RIO DE JANEIRO: Well before the first kick-off, the World Cup was playing against the odds, with Brazil rushing to finish stadiums, chaos at airports and violent protests in the streets.
But a month after the first game, Argentina‘s team is preparing to play Germany in Sunday’s final, capping a tournament where football reigned, with beautiful goals and drama on the pitch, while doomsday scenarios never materialized.
When the continent-sized nation won the right to host the Cup in 2007, it wanted to show it was not just the home of the “beautiful game” but also an emerging power that can organize the sport’s biggest events.
While Brazil’s national team was knocked out in a humiliating 7-1 semi-final defeat to Germany, the government is declaring that the tournament itself was a success.
“We were able to do the Cup even though they said it would be chaos,” President Dilma Rousseff, who is seeking reelection in October, said Friday.
FIFA and experts agree.
“Brazil is huge, it has a lot of defects and cities have big problems,” said Lamartine da Costa, a sports events expert at the Rio de Janeiro State University.
“But it is the world’s seventh economy. Amid the confusion, when there’s a need to get things done, things generally work out.”
While the stadiums were finished just in time, many of the promised public transport projects were delayed until after the tournament.
And the worst defeat in the five-time champion team’s history laid bare a football crisis in the country that gave the world Pele, Garrincha, Zico and Neymar.
– ‘One of the best Cups’ –
While the Selecao was humiliated, the other teams put on a show that made it an exciting tournament full of surprises and goals.
“It was one of the best World Cups when it comes to technique, although it become a bit more tense closer to the final,” Brazil’s 1994 World Cup champion and former midfielder Rai told AFP.
The group phase saw the Netherlands trounce defending champions Spain 5-1. Emotions ran high for Brazil, with goalkeeper Julio Cesar breaking down in tears before becoming the hero in a penalty shootout against Chile in the last-16 round.
Off the pitch, tourists were delighted by the warmth of the Brazilian people across the nation of sun, samba and picturesque beaches.
Up to 25,000 people from around the world would attend official “Fan Fest” public screenings at the 12 host cities.

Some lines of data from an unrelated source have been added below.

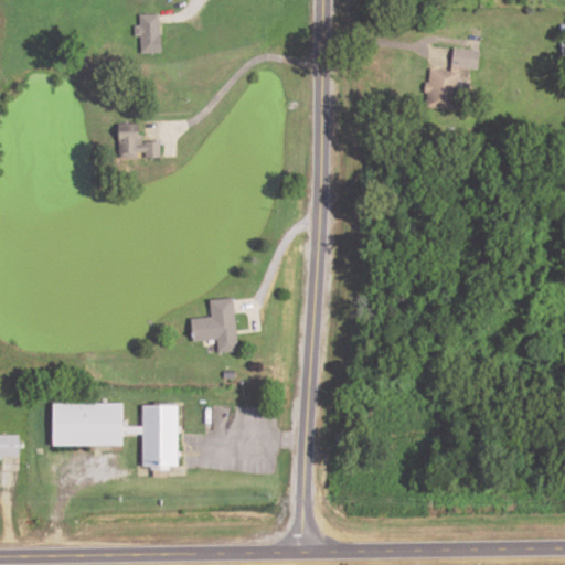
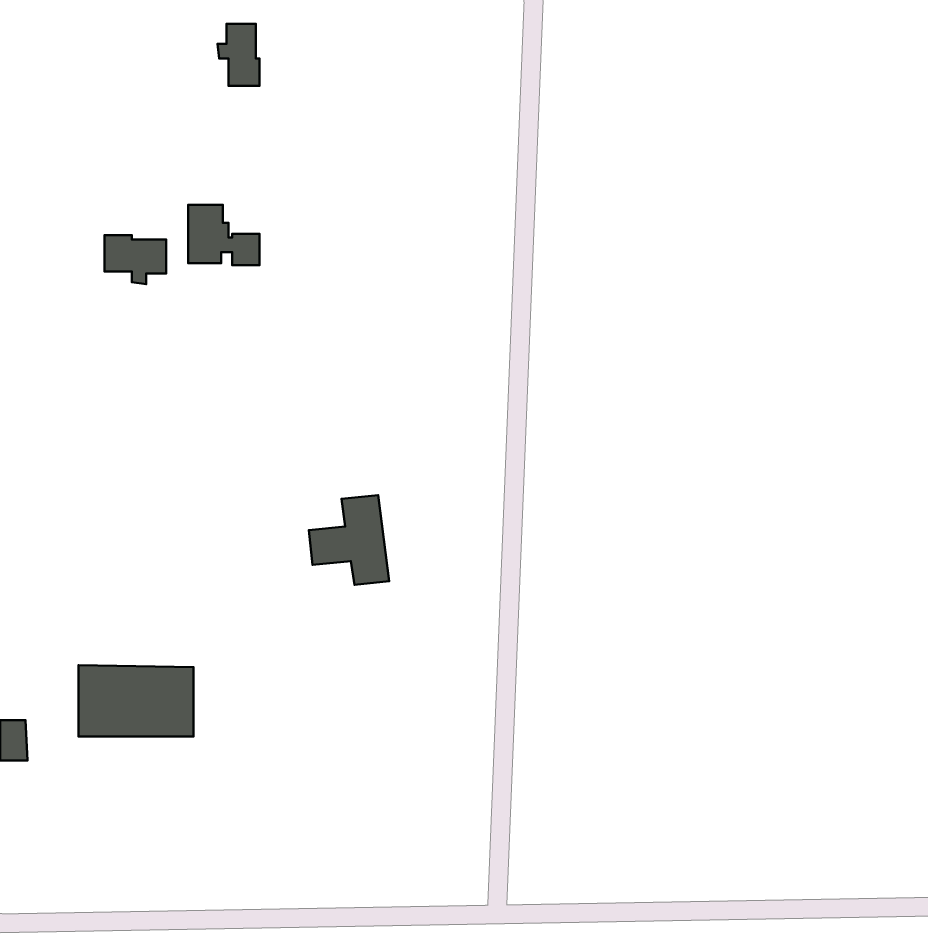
building: [425,49,479,114] -> none
building: none -> [105,235,166,284]
building: [140,404,177,466] -> none

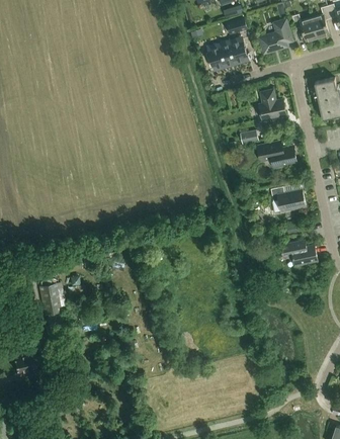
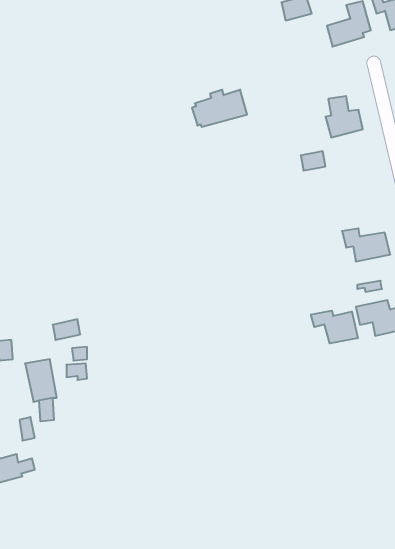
building: [206,39,247,67] -> [192,90,247,127]
building: [260,142,296,166] -> none
building: none -> [311,311,358,343]

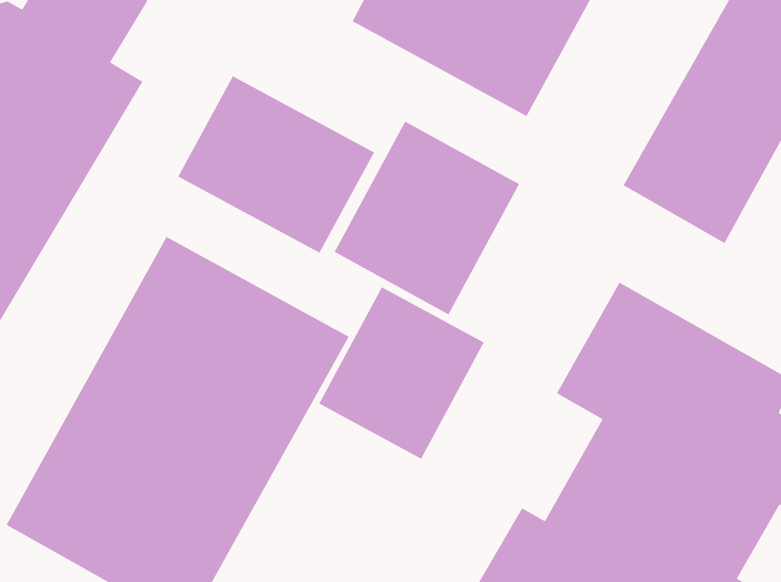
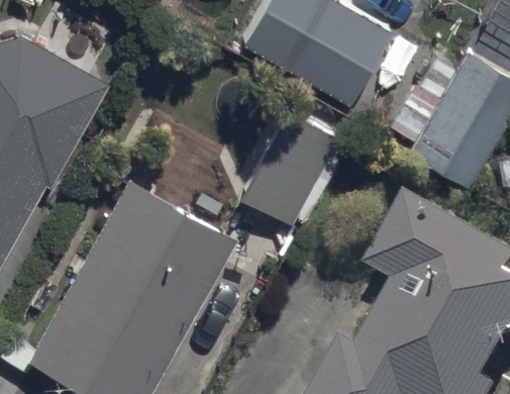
building: [177,75,375,254] -> none
building: [318,286,485,460] -> none

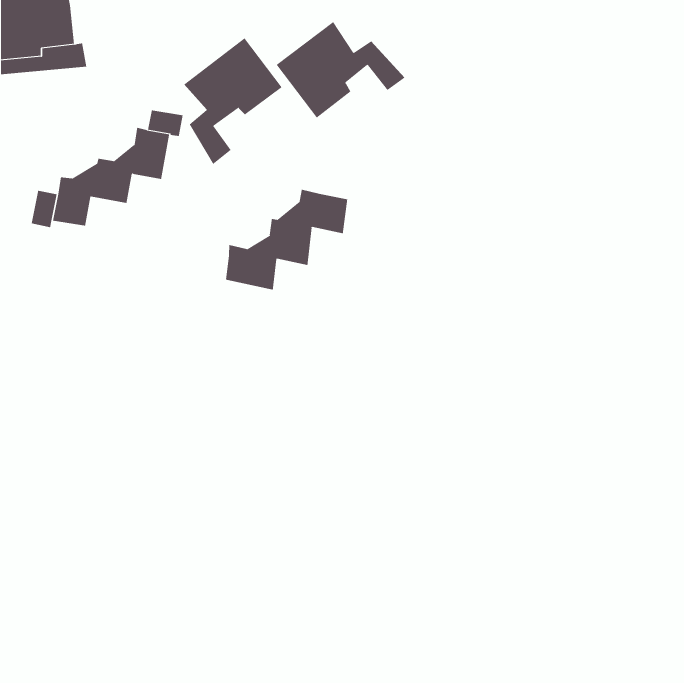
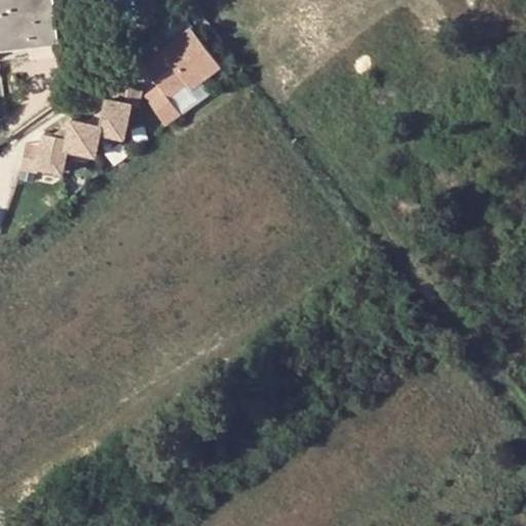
building: [276,21,405,118] -> none
building: [225,189,348,291] -> none

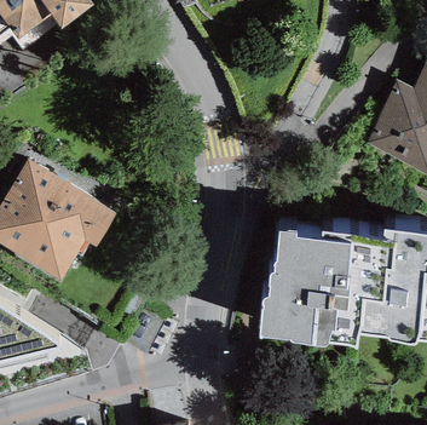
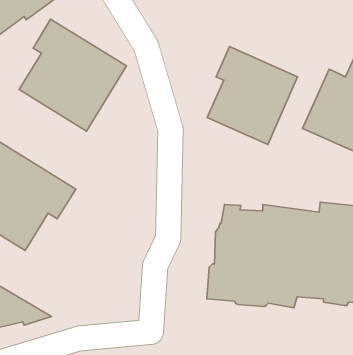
building: none -> [19,19,127,131]
building: none -> [207,47,298,145]

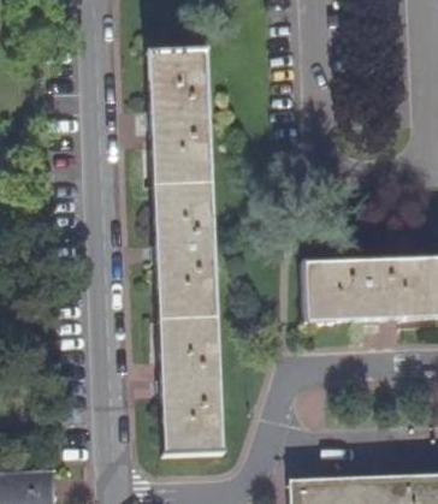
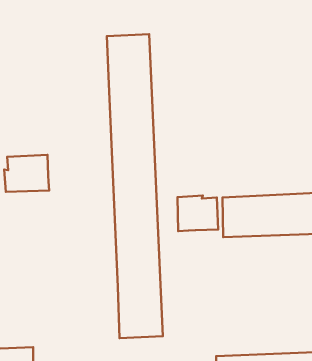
building: none -> [4,155,49,192]
building: none -> [178,195,218,231]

The tourism ministry expects to exceed a forecast of 600,000 visitors, double the figure from the 2010 tournament in South Africa.
“This is my 20th World Cup and I can say that this Cup is undoubtedly a great success,” FIFA president Sepp Blatter said. “Where are the problems that could have happened?”
The country did flirt with a major tragedy when an unfinished highway overpass that was part of the Cup-related projects collapsed on four vehicles, including part of a crowded bus, in the southeastern city of Belo Horizonte. Two people died.
At the airports, traffic was intense but escaped major issues. From June 12 to July 10, more than 15 million people went through the country’s airports, with 6.6 percent running late and a cancellation rate of 5.4 percent.
By comparison, 7.6 percent of flights in Europe were late in 2013, according to the Brazilian civil aviation agency.
Fears of chaos came after the Confederations Cup was marked by massive protests last year, when Brazilians flooded the streets to criticize the World Cup’s record $11 billion spending and demand better hospitals, public transport and schools.
But protests were small during the World Cup as football passion took over.
For Sunday’s final, authorities are deploying a record 26,000 police and soldiers in Rio. A protest has been called near the Maracana.